▶ [Exercise brief] Output the entries that follow character for character. Leave every image out.

▶ [Entries provided]
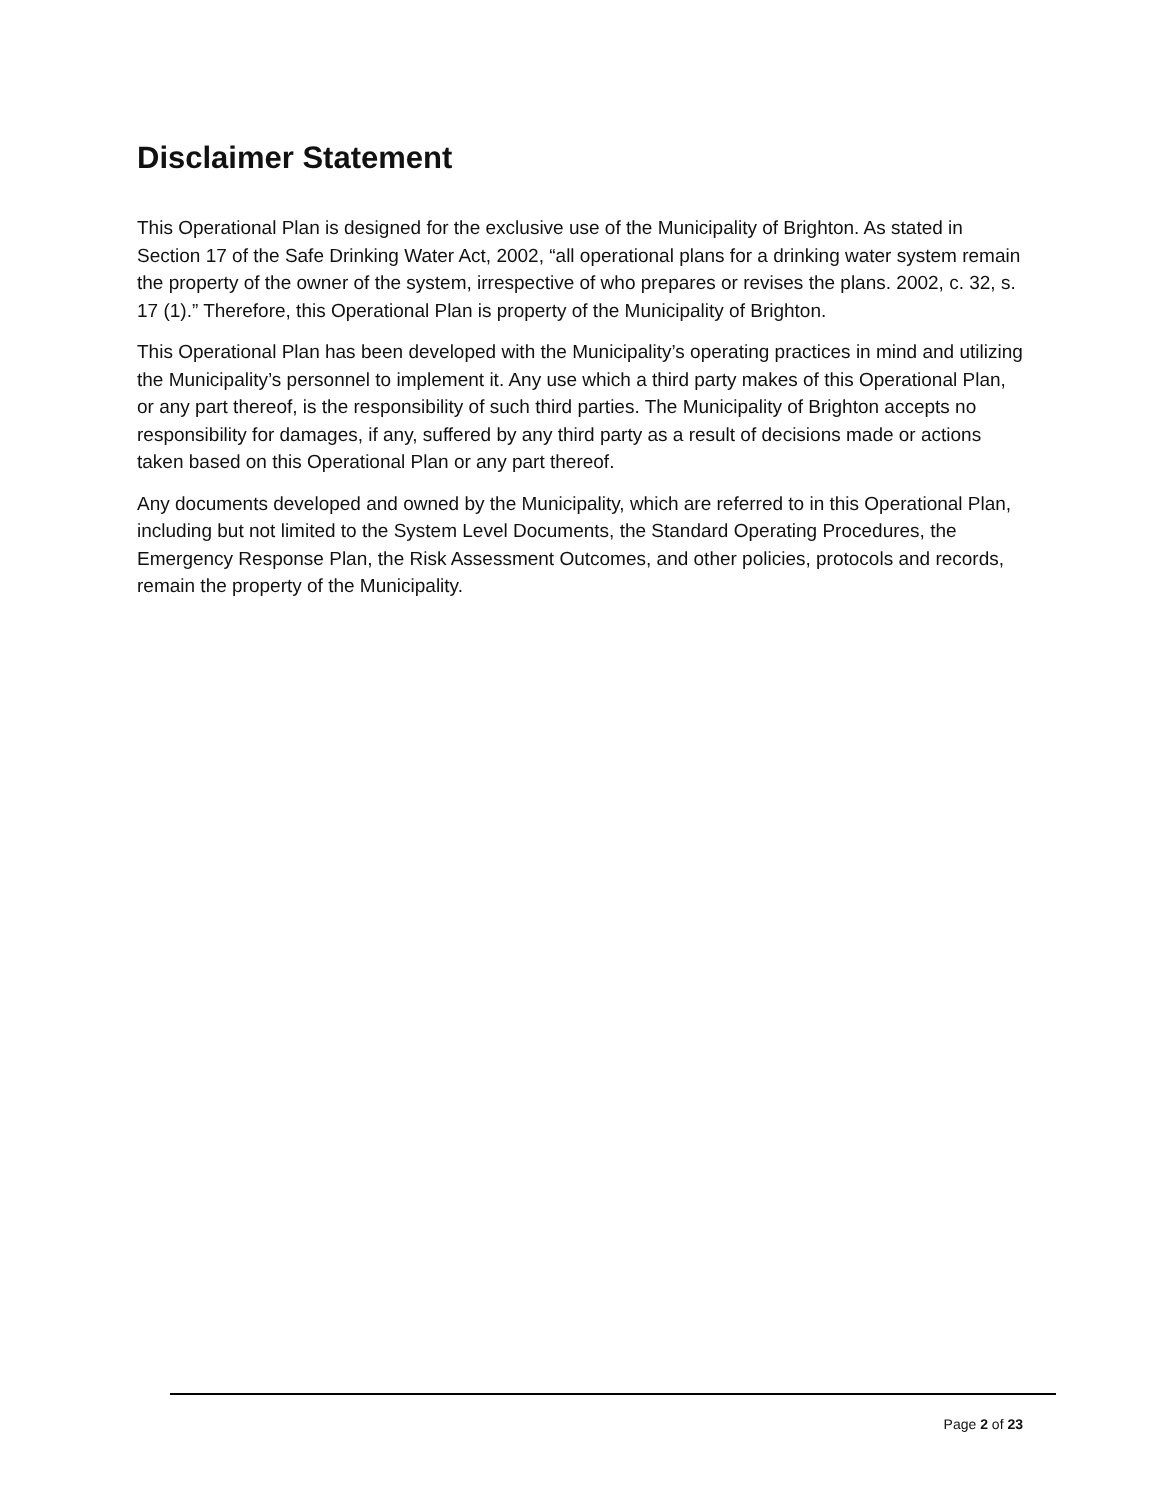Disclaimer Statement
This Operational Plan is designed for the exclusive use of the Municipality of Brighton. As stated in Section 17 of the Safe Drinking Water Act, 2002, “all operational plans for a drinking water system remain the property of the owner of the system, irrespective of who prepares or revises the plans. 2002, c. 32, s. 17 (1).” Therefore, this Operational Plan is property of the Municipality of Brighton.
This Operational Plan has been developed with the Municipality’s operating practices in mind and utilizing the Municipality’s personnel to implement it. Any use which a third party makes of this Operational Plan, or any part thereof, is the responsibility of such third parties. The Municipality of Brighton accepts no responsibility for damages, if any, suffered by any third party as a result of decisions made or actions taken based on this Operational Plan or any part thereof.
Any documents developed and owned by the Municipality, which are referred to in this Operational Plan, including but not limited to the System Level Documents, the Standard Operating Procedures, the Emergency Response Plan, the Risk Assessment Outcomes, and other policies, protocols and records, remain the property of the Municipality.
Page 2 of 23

▶ [Worked solution]
Disclaimer Statement
This Operational Plan is designed for the exclusive use of the Municipality of Brighton. As stated in Section 17 of the Safe Drinking Water Act, 2002, “all operational plans for a drinking water system remain the property of the owner of the system, irrespective of who prepares or revises the plans. 2002, c. 32, s. 17 (1).” Therefore, this Operational Plan is property of the Municipality of Brighton.
This Operational Plan has been developed with the Municipality’s operating practices in mind and utilizing the Municipality’s personnel to implement it. Any use which a third party makes of this Operational Plan, or any part thereof, is the responsibility of such third parties. The Municipality of Brighton accepts no responsibility for damages, if any, suffered by any third party as a result of decisions made or actions taken based on this Operational Plan or any part thereof.
Any documents developed and owned by the Municipality, which are referred to in this Operational Plan, including but not limited to the System Level Documents, the Standard Operating Procedures, the Emergency Response Plan, the Risk Assessment Outcomes, and other policies, protocols and records, remain the property of the Municipality.
Page 2 of 23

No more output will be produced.